This endpoint is excluded from the OpenAPI schema (include_in_schema=False).
Network exposure
/metrics and /health are unauthenticated by design — the same posture Prometheus and Kubernetes liveness/readiness probes expect. These endpoints surface recipe names, kid IDs, load-error strings, model-load timestamps, and predict-latency histograms.

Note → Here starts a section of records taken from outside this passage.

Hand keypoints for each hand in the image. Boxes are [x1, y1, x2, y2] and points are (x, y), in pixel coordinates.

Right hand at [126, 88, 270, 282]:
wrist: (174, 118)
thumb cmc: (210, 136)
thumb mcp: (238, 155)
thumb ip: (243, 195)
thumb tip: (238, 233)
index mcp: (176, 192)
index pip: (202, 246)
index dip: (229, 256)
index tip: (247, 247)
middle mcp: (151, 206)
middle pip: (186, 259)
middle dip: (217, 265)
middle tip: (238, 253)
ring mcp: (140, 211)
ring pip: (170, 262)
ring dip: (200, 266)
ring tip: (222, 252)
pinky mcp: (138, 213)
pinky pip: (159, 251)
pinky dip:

Restrict them with your cluster's NetworkPolicy rather than relying on the API-key middleware.
Available metrics:
| Metric | Type | Labels |
|---|---|---|
recotem_predict_total | Counter | recipe, status |
recotem_predict_latency_seconds | Histogram | recipe |
recotem_model_loaded | Gauge | recipe |
recotem_artifact_load_failures_total | Counter | recipe |
recotem_active_recipes | Gauge | — |
recotem_swap_total | Counter | recipe, result |
recotem_artifact_stat_failures_total | Counter | recipe |
recotem_watcher_unhandled_errors_total | Counter | — |
recotem_metadata_lookup_errors_total | Counter | recipe |
recotem_recipe_rescan_errors_total | Counter | recipe |
recotem_bigquery_storage_fallback_total | Counter | reason |
recotem_recipes_dir_scan_failures_total | Counter | error_class |
The status label on recotem_predict_total takes values ok, user_not_found, unavailable, and error.

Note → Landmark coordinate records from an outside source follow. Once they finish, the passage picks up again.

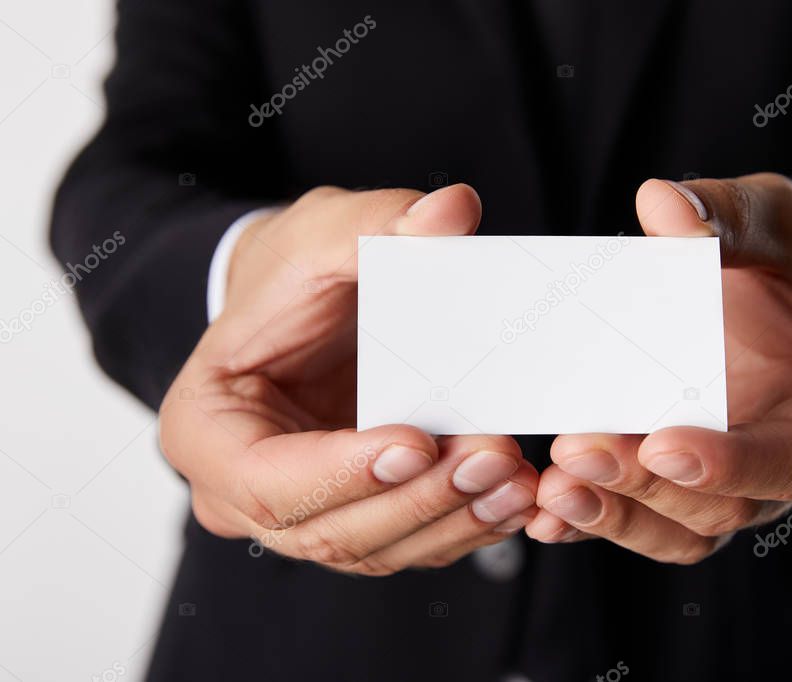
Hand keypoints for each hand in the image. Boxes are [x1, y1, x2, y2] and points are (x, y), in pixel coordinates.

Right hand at [159, 185, 537, 574]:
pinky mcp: (357, 517)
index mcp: (206, 429)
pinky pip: (408, 544)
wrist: (305, 308)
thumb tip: (452, 210)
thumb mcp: (321, 233)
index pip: (264, 477)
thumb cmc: (294, 277)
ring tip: (516, 483)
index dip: (340, 472)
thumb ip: (377, 222)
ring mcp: (302, 514)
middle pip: (328, 529)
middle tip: (491, 457)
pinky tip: (515, 502)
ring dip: (452, 521)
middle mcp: (245, 492)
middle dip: (417, 500)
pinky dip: (464, 527)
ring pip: (377, 548)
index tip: (415, 441)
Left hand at [526, 174, 791, 561]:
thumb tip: (661, 201)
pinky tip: (543, 509)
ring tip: (551, 492)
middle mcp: (789, 463)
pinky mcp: (687, 488)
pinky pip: (645, 520)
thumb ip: (734, 217)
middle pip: (726, 508)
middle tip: (577, 452)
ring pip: (680, 532)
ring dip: (614, 517)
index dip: (734, 464)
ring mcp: (736, 484)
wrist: (776, 293)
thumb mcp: (780, 222)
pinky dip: (597, 520)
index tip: (665, 448)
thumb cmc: (790, 261)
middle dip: (648, 487)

OpenAPI documentation endpoints
Interactive documentation at /docs (Swagger UI), /redoc, and the raw schema at /openapi.json are available by default.
WARNING
When RECOTEM_ENV is set to production, prod, or staging, these three endpoints are disabled. Do not rely on them in production deployments.
Middleware
TrustedHostMiddleware
RECOTEM_ALLOWED_HOSTS (default: 127.0.0.1,localhost) controls the Host header allow-list. Requests with a Host header not in this list receive 400 Bad Request. This applies to every endpoint including /health.

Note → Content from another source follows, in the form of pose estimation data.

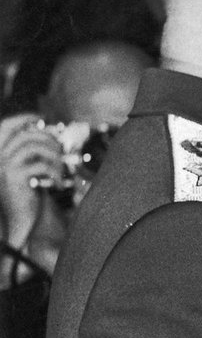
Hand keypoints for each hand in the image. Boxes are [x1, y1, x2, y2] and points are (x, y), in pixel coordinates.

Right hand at [0, 114, 59, 248]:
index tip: (41, 117)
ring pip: (34, 146)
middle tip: (61, 150)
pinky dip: (54, 172)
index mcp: (0, 154)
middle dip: (48, 139)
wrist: (19, 220)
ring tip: (61, 169)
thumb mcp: (29, 172)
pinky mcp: (15, 177)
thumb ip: (34, 156)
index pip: (6, 127)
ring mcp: (5, 166)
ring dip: (54, 155)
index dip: (23, 118)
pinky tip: (57, 183)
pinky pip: (41, 165)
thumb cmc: (28, 196)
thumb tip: (51, 137)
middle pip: (26, 135)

In Kubernetes, kubelet probes send Host: localhost by default — this is why localhost is always in the default allow-list. When exposing via Ingress, add the Ingress hostname explicitly (or use the Helm chart which derives it automatically from ingress.hosts).
CORS
RECOTEM_ALLOWED_ORIGINS (default: empty = deny all) sets the CORS allow-list. When empty, all CORS preflight requests are denied. Provide a comma-separated list of origins to allow browser-based clients.
RECOTEM_ALLOWED_ORIGINS: "https://app.example.com,https://admin.example.com"